A parachuter and his parachute together weigh \(192 {\rm lb}\). At the instant the parachute opens, he is falling at 150 feet per second (ft/s). Suppose the air resistance exerts a force of 200 lb when the parachuter’s speed is 20 ft/s.
Remember that with falling objects, the positive direction is up, so \(v_0 = v(0) =-150\;\rm{ft}/\!\rm{s}\).
Since the air resistance is \(200\;\rm{lb}\) when the speed is \(20\;\rm{ft}/\rm{s}\), \[ \begin{eqnarray*} 200& =&k\cdot 20\qquad\color{#0066A7}{{F=kv}; \hbox{force is proportional to speed.}} \\ k& =&10 \end{eqnarray*} \]
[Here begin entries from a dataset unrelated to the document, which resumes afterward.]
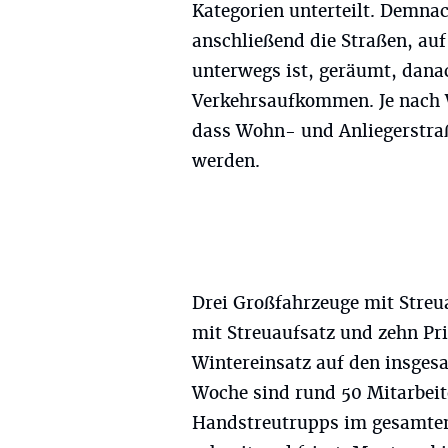
Kategorien unterteilt. Demna
anschließend die Straßen, au
unterwegs ist, geräumt, dan
Verkehrsaufkommen. Je nach W
dass Wohn- und Anliegerstra
werden.
Drei Großfahrzeuge mit Streu
mit Streuaufsatz und zehn Pr
Wintereinsatz auf den insges
Woche sind rund 50 Mitarbeit
Handstreutrupps im gesamten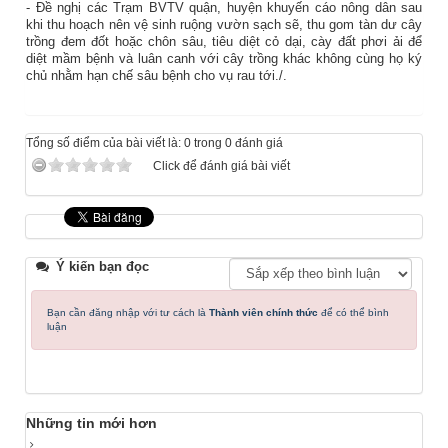
- Đề nghị các Trạm BVTV quận, huyện khuyến cáo nông dân sau
khi thu hoạch nên vệ sinh ruộng vườn sạch sẽ, thu gom tàn dư cây
trồng đem đốt hoặc chôn sâu, tiêu diệt cỏ dại, cày đất phơi ải để
diệt mầm bệnh và luân canh với cây trồng khác không cùng họ ký
chủ nhằm hạn chế sâu bệnh cho vụ rau tới./.
Tổng số điểm của bài viết là: 0 trong 0 đánh giá
Click để đánh giá bài viết
Ý kiến bạn đọc
Bạn cần đăng nhập với tư cách là
Thành viên chính thức
để có thể bình
luận
Những tin mới hơn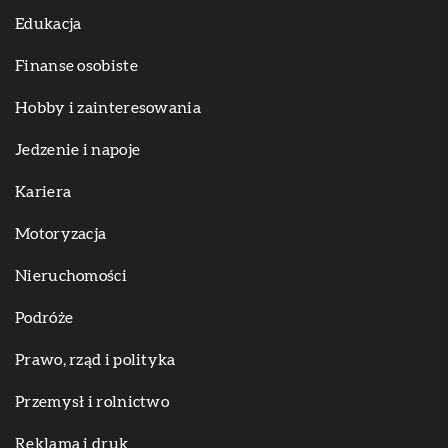
Edukacja
Finanse osobiste
Hobby i zainteresowania
Jedzenie i napoje
Kariera
Motoryzacja
Nieruchomości
Podróże
Prawo, rząd i polityka
Przemysł i rolnictwo
Reklama i druk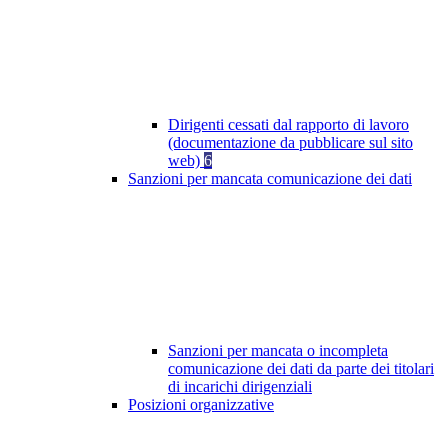
Dirigenti cessati dal rapporto di lavoro
(documentazione da pubblicare sul sito
web)
6
Sanzioni per mancata comunicazione dei dati
Sanzioni per mancata o incompleta
comunicazione dei dati da parte dei titolari
di incarichi dirigenziali
Posizioni organizzative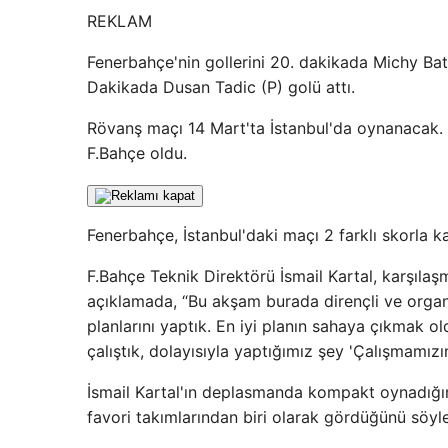
REKLAM
Fenerbahçe'nin gollerini 20. dakikada Michy B
Dakikada Dusan Tadic (P) golü attı.
Rövanş maçı 14 Mart'ta İstanbul'da oynanacak. Di
F.Bahçe oldu.
Fenerbahçe, İstanbul'daki maçı 2 farklı skorla k
F.Bahçe Teknik Direktörü İsmail Kartal, karşılaş
açıklamada, “Bu akşam burada dirençli ve organi
planlarını yaptık. En iyi planın sahaya çıkmak 
çalıştık, dolayısıyla yaptığımız şey 'Çalışmamızın
İsmail Kartal'ın deplasmanda kompakt oynadığın
favori takımlarından biri olarak gördüğünü söyle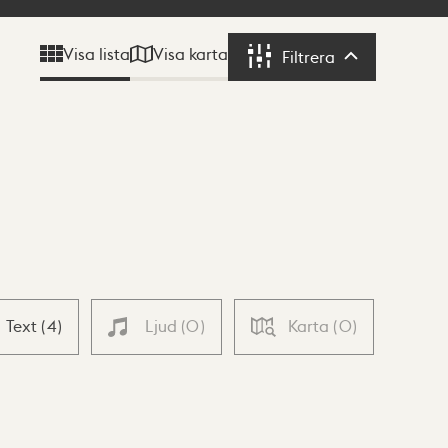
Visa karta
Visa lista
Filtrera
Filtrera
Text
(
4
)
Ljud
(
0
)
Karta
(
0
)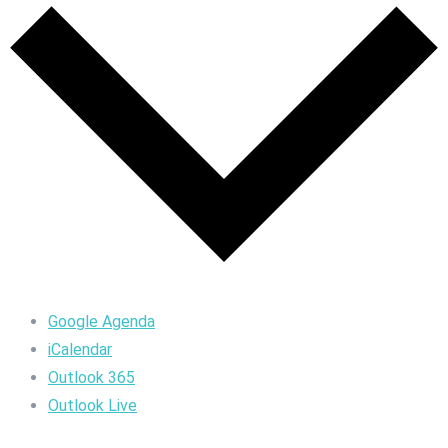
Google Agenda
iCalendar
Outlook 365
Outlook Live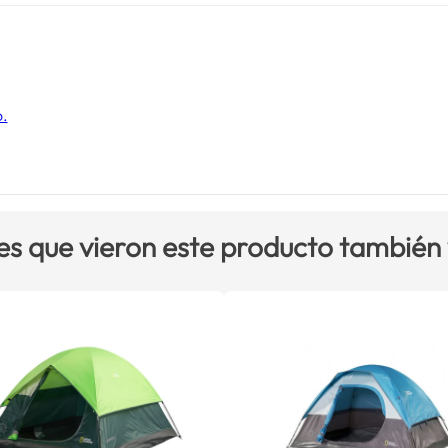
o.
es que vieron este producto también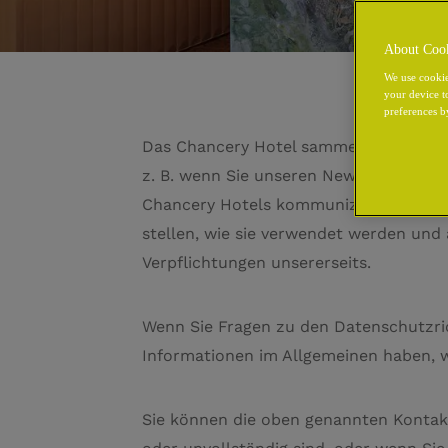
About Coo
We use cookie
your device t
preferences b
Das Chancery Hotel sammelt, speichert
z. B. wenn Sie unseren Newsletter abo
Chancery Hotels kommuniziert haben. 
stellen, wie sie verwendet werden und
Verpflichtungen unsererseits.
Wenn Sie Fragen zu den Datenschutzri
Informationen im Allgemeinen haben, w
Sie können die oben genannten Kontak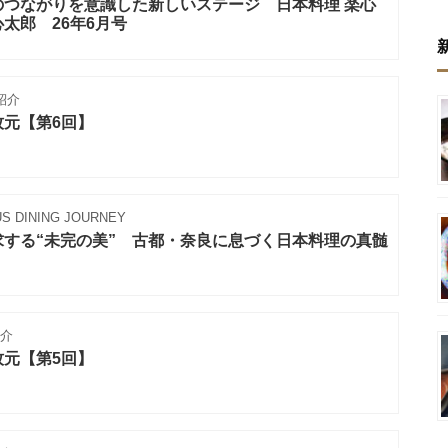
のつながりを意識した新しいステージ 日本料理 楽心
太郎 26年6月号
紹介
元【第6回】
S DINING JOURNEY
する“未完の美” 古都・奈良に息づく日本料理の真髄
介
元【第5回】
From (3), the velocity of the parachuter at time \(t\) after the parachute opens is \[ \begin{eqnarray*} v(t) &=&-\frac{mg}{k}+\left( v_{0}+\frac{mg}{k}\right) e^{{{-kt/m}}} \\ v(t) &=&-\frac{192}{10}+\left( -150+\frac{192}{10}\right) e^{{{-10t/6}}}\qquad\color{#0066A7}{{v}_{0}=-150; mg=192; g=32; k=10.} \\ v(t) &=&-19.2-130.8e^{{{-5t/3}}} \end{eqnarray*} \]
1081
After \(3\) seconds, the parachuter’s velocity is \[ \begin{equation*} v(3)=-19.2-130.8e^{-5}\approx -20.081\;\rm{ft}/\!\rm{s} (13.692 \;\rm{mi}/\!\rm{h}) \end{equation*} \]
(b) The limiting velocity is \(\lim\limits_{t\rightarrow \infty }v(t)=-\dfrac{mg}{k}=-19.2\;\rm{ft}/\rm{s} (13.091\;\rm{mi}/\rm{h} )\).